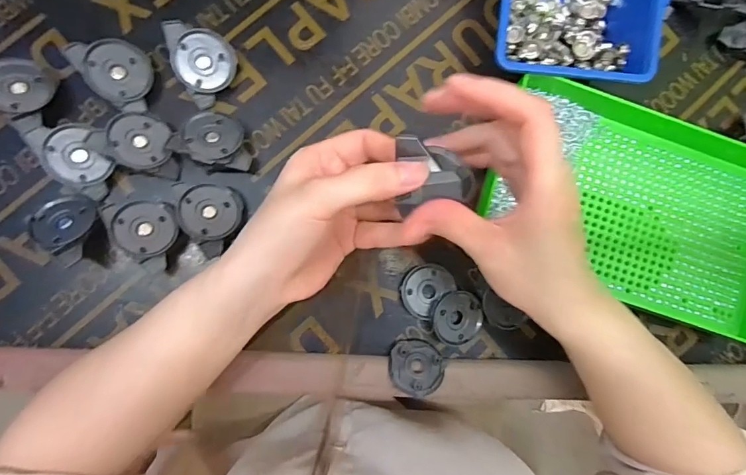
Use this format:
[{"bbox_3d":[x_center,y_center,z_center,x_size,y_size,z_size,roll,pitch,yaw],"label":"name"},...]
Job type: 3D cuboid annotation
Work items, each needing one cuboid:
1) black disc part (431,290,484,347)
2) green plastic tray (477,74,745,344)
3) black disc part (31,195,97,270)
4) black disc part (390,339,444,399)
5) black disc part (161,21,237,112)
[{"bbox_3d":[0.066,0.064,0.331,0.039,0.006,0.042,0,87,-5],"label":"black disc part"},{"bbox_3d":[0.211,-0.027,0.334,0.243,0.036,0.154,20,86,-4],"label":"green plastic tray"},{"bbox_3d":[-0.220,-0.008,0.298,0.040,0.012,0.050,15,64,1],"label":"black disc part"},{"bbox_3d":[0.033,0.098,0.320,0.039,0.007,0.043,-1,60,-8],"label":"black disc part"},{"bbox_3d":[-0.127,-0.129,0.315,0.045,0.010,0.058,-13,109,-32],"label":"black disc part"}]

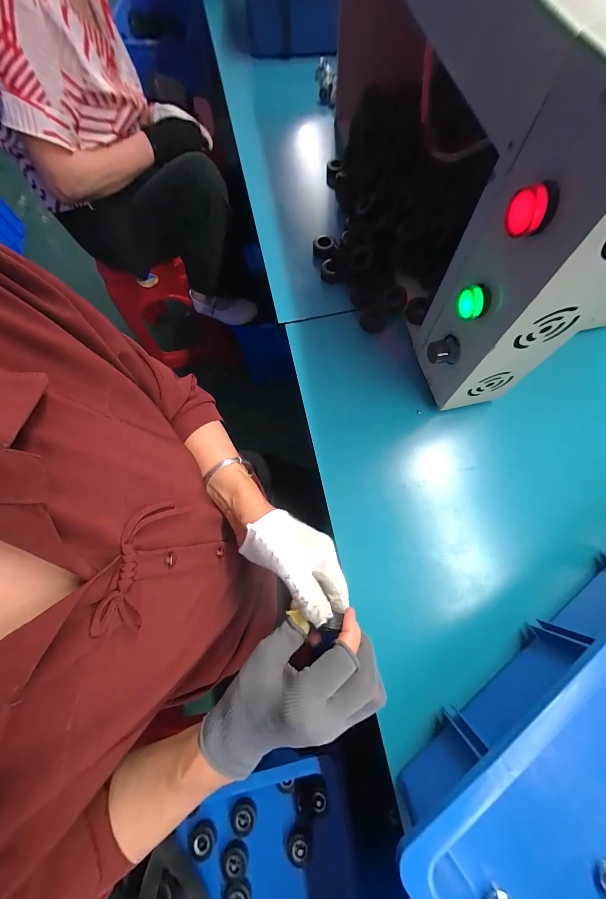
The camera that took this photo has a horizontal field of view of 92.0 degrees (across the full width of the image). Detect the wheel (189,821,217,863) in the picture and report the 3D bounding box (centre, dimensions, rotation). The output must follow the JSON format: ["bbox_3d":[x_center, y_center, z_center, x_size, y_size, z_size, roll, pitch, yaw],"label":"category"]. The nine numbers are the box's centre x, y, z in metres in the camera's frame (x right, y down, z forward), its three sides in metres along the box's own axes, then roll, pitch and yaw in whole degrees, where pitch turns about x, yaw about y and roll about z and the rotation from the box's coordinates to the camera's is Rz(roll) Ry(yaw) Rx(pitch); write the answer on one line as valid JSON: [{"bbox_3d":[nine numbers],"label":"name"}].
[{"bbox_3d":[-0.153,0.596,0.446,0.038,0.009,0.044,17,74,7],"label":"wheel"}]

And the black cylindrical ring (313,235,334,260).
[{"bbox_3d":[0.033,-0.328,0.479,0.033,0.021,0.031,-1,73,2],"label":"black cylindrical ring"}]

------------

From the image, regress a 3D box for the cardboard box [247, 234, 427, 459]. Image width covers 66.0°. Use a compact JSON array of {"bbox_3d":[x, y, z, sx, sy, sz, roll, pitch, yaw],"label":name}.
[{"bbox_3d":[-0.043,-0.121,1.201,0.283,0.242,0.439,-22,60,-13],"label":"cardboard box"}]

------------

### What is being asked:
Copy, from the lines above, each one that holds "cuboid".

### Response:
Job type: 3D cuboid annotation
Work items, each needing one cuboid:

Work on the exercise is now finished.